DE NOTRE CORRESPONDANTE
« Des thérapies virales comme le réovirus se montrent vraiment prometteuses dans des essais cliniques chez des patients cancéreux. Cette étude nous apporte la très bonne nouvelle qu’il pourrait être possible de délivrer ces traitements avec une simple injection dans la circulation sanguine. Si ces thérapies n’avaient pu être injectées que dans la tumeur, cela aurait considérablement limité leur utilisation, mais la découverte qu’elles peuvent être transportées dans des cellules sanguines les rend pertinentes pour une vaste gamme de cancers. Nous avons aussi confirmé que le réovirus cible spécifiquement les cellules cancéreuses sans toucher aux cellules normales, ce qui, nous l’espérons, signifiera moins d’effets secondaires pour les patients », explique le Dr Kevin Harrington (Institute of Cancer Research, Londres) qui a codirigé, avec le Pr Alan Melcher (University of Leeds), l’étude.
« Il semble que le réovirus est encore plus malin que nous le pensions. Par l’entremise des cellules sanguines, il réussit à se cacher de la réponse immune naturelle de l’organisme et à atteindre intact sa cible », note le Pr Melcher.
Les virus oncolytiques font coup double.
Les virus oncolytiques, naturels ou génétiquement modifiés, portent un double coup aux cancers : ils ciblent spécifiquement les cellules tumorales pour s’y répliquer et les détruire (effet cytotoxique direct) et stimulent en outre une réponse immune antitumorale. Ils sont donc porteurs d’espoirs pour le traitement des cancers métastatiques et un certain nombre d’entre eux sont déjà évalués dans des essais cliniques.
Le réovirus, un virus du rhume très courant, est l’un des deux virus oncolytiques qui a atteint la phase III des essais cliniques.
Toutefois, leur voie d’administration optimale reste incertaine ; le virus herpès simplex (Onco Vex) est donné par injection intratumorale, à la différence du réovirus (Reolysin) qui a été administré dans la plupart des études par voie intraveineuse.
Plusieurs modèles murin suggèrent que la voie intraveineuse serait bloquée par des anticorps neutralisants (AcN) présents soit au départ (exposition préalable au virus) soit après injection répétée - cette réponse immune rapide empêcherait le virus d’atteindre la tumeur.

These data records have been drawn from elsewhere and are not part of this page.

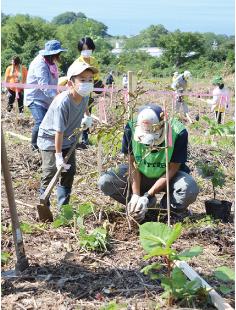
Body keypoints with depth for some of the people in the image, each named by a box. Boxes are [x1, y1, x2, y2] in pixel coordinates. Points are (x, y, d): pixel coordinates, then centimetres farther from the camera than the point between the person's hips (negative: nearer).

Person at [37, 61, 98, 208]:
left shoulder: (85, 96, -13)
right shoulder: (62, 102, -35)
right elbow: (59, 131, -30)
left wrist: (87, 117, 4)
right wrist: (58, 156, -26)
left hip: (68, 139, 7)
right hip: (50, 139, -7)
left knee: (70, 171, 6)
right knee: (50, 174, -5)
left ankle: (63, 206, 18)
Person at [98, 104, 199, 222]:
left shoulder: (178, 133, -29)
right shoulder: (131, 128, -23)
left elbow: (171, 169, -22)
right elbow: (132, 163, -13)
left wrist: (147, 196, -27)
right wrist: (136, 195, -22)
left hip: (169, 176, -2)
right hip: (140, 174, 2)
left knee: (190, 190, -35)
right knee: (105, 182, -21)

Afin de voir si c’est le cas chez les patients cancéreux, Adair et coll. conduit une étude chez 10 malades qui devaient subir une résection de métastases hépatiques d’un cancer colorectal. Profitant de cette fenêtre d’opportunité, ils ont traité les patients avec un cycle de réovirus (une infusion par jour pendant jusqu’à 5 jours) entre 6 et 28 jours avant la chirurgie.
Transport à l’abri par les monocytes.
Tous les patients avaient des AcN circulants liés à des infections naturelles antérieures par le réovirus.
Les chercheurs ont découvert que le réovirus oncolytique peut être détecté, après infusions, à la fois dans le plasma et en association avec des cellules sanguines - monocytes, granulocytes et plaquettes.
Malgré les AcN, du réovirus capable de se répliquer et ayant conservé sa cytoxicité est retrouvé à partir des monocytes sanguins mais pas dans le plasma, ce qui suppose que ces cellules transporteuses (le mode de transport interne ou à la surface reste inconnu) peuvent protéger le virus.
De plus, l’analyse des échantillons chirurgicaux montre que le réovirus atteint la tumeur métastatique, qu’il est capable de se répliquer dans les cellules tumorales et de se propager entre celles-ci, mais il n’est pas retrouvé dans les cellules hépatiques normales environnantes.
« Cette élégante étude clinique apporte une importante preuve de concept qui ne pouvait être prédite par les modèles murins. L’étude démontre aussi clairement , une fois encore, la sécurité de la plate-forme des virus oncolytiques même dans le contexte d’une chirurgie », note dans un commentaire associé le Dr John Bell (Université d’Ottawa).
Adair et coll., Science Translational Medicine, 13 juin 2012.